Cincinnati Çocuk Hastanesi Tıp Merkezi araştırmacıları, bu sonuçların, klinisyenlere ve bakıcılara intihar davranışını tanımlamalarına ve önlemelerine yardımcı olacak bir karar destek aracı olarak ileri teknolojinin kullanımına dair güçlü kanıtlar sağladığını söylüyor.
Biyomedikal Bilişim ve Psikiyatri bölümlerinde profesör ve çalışmanın baş yazarı olan Ph.D. John Pestian, "Bu hesaplamalı yaklaşımlar, intihar bakımı ve önlenmesinde teknolojik yenilikleri uygulamak için yeni fırsatlar sağlıyor ve kesinlikle gerekli," diyor.
“Sağlık tesislerine baktığınızda, teknolojiden muazzam bir destek görüyorsunuz, ancak akıl hastalığıyla ilgilenenler için çok fazla değil. Algoritmalarımız bu bakıcıları ancak şimdi destekleyebilir.
Bu metodoloji, erken teşhisin intihar girişimlerini ve ölümleri azaltmaya yardımcı olabileceği okullara, sığınma evlerine, gençlik kulüplerine, çocuk adalet merkezlerine ve toplum merkezlerine kolayca genişletilebilir. "
Çalışma dergide görünüyorİntihar ve Hayatı Tehdit Eden Davranış, intihar araştırmaları için önde gelen bir dergi.
Dr. Pestian ve meslektaşları, Ekim 2013 ile Mart 2015 tarihleri arasında, acil servislerden ve üç merkezdeki yatarak ve ayakta tedavi merkezlerinden 379 hastayı çalışmaya dahil etti.
Kaydolanlar arasında intihara meyilli olan, akıl hastalığı teşhisi konulan ve intihara meyilli olmayan ya da hiçbiri olmayan - kontrol grubu olarak hizmet eden hastalar vardı.
Her hasta standart davranış derecelendirme ölçeklerini tamamladı ve "Umudun var mı?" Gibi sohbeti teşvik etmek için beş açık uçlu soruyu yanıtlayan yarı yapılandırılmış bir görüşmeye katıldı. "Kızgın mısın?" ve "Duygusal olarak acıyor mu?"
Araştırmacılar verilerden sözlü ve sözlü olmayan dili çıkarıp analiz ettiler. Daha sonra hastaları üç gruptan birine sınıflandırmak için makine öğrenimi algoritmalarını kullandılar.

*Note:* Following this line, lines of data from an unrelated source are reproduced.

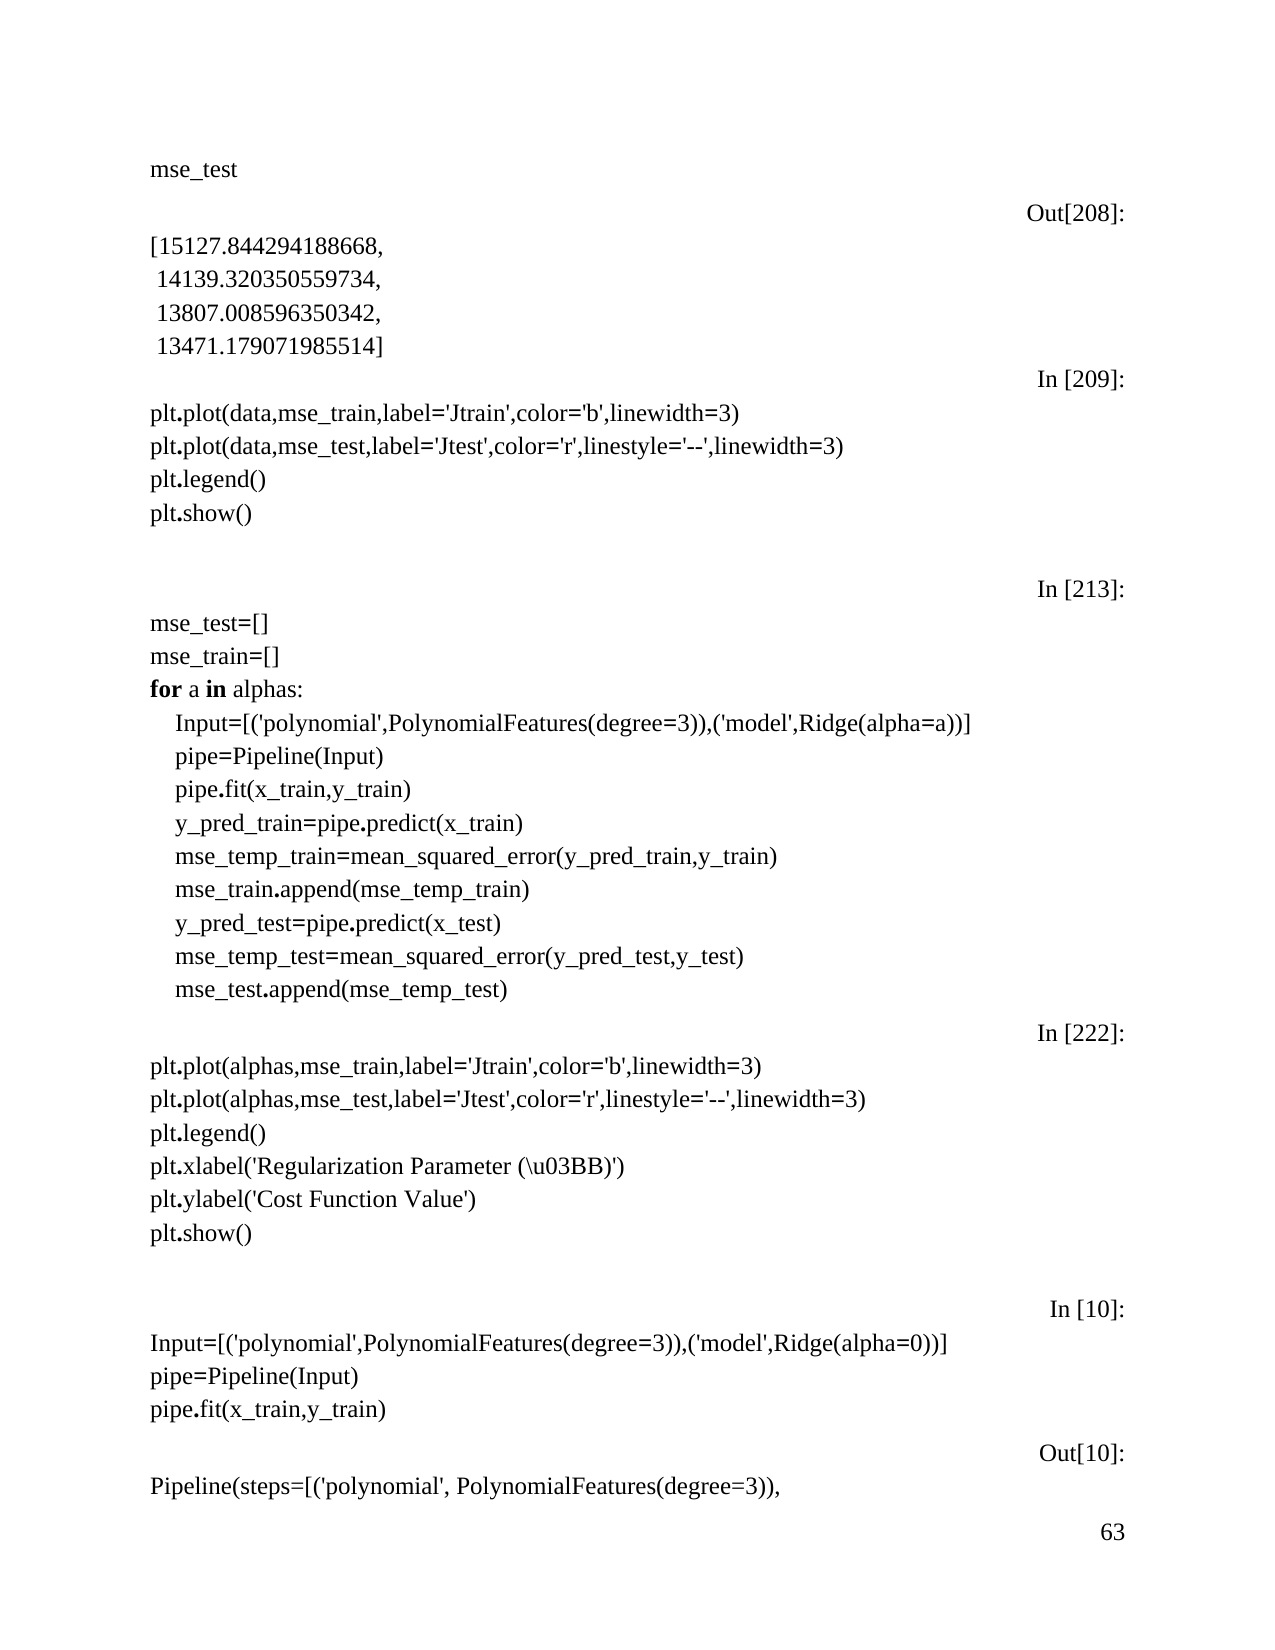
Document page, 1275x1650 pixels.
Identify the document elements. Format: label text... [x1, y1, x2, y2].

text mse_test=[] [150, 603, 1125, 637]
text 14139.320350559734, [150, 260, 1125, 293]
text mse_test.append(mse_temp_test) [150, 970, 1125, 1003]
text 13471.179071985514] [150, 327, 1125, 360]
text Pipeline(steps=[('polynomial', PolynomialFeatures(degree=3)), [150, 1467, 1125, 1500]
text plt.plot(alphas,mse_test,label='Jtest',color='r',linestyle='--',linewidth=3) [150, 1080, 1125, 1113]
text plt.legend() [150, 1113, 1125, 1147]
text pipe.fit(x_train,y_train) [150, 770, 1125, 803]
text [15127.844294188668, [150, 227, 1125, 260]
text In [213]: [150, 570, 1125, 603]
text mse_temp_test=mean_squared_error(y_pred_test,y_test) [150, 937, 1125, 970]
text for a in alphas: [150, 670, 1125, 703]
text pipe=Pipeline(Input) [150, 737, 1125, 770]
text Out[208]: [150, 193, 1125, 227]
text y_pred_test=pipe.predict(x_test) [150, 903, 1125, 937]
text In [209]: [150, 360, 1125, 393]
text mse_train.append(mse_temp_train) [150, 870, 1125, 903]
text Input=[('polynomial',PolynomialFeatures(degree=3)),('model',Ridge(alpha=a))] [150, 703, 1125, 737]
text plt.ylabel('Cost Function Value') [150, 1180, 1125, 1213]
text plt.xlabel('Regularization Parameter (\u03BB)') [150, 1147, 1125, 1180]
text In [222]: [150, 1013, 1125, 1047]
text plt.show() [150, 1213, 1125, 1247]
text In [10]: [150, 1290, 1125, 1323]
text 13807.008596350342, [150, 293, 1125, 327]
text plt.legend() [150, 460, 1125, 493]
text mse_test [150, 150, 1125, 183]
text mse_train=[] [150, 637, 1125, 670]
text plt.plot(data,mse_train,label='Jtrain',color='b',linewidth=3) [150, 393, 1125, 427]
text plt.show() [150, 493, 1125, 527]
text Input=[('polynomial',PolynomialFeatures(degree=3)),('model',Ridge(alpha=0))] [150, 1323, 1125, 1357]
text plt.plot(data,mse_test,label='Jtest',color='r',linestyle='--',linewidth=3) [150, 427, 1125, 460]
text y_pred_train=pipe.predict(x_train) [150, 803, 1125, 837]
text Out[10]: [150, 1433, 1125, 1467]
text pipe=Pipeline(Input) [150, 1357, 1125, 1390]
text plt.plot(alphas,mse_train,label='Jtrain',color='b',linewidth=3) [150, 1047, 1125, 1080]
text pipe.fit(x_train,y_train) [150, 1390, 1125, 1423]
text mse_temp_train=mean_squared_error(y_pred_train,y_train) [150, 837, 1125, 870]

Sonuçlar, makine öğrenimi algoritmalarının gruplar arasındaki farkları yüzde 93'e varan doğrulukla söyleyebileceğini gösterdi. Bilim adamları ayrıca, kontrol hastalarının görüşmeler sırasında daha çok gülme, daha az iç çekme ve daha az öfke, daha az duygusal acı ve daha fazla umut ifade etme eğiliminde olduklarını fark ettiler.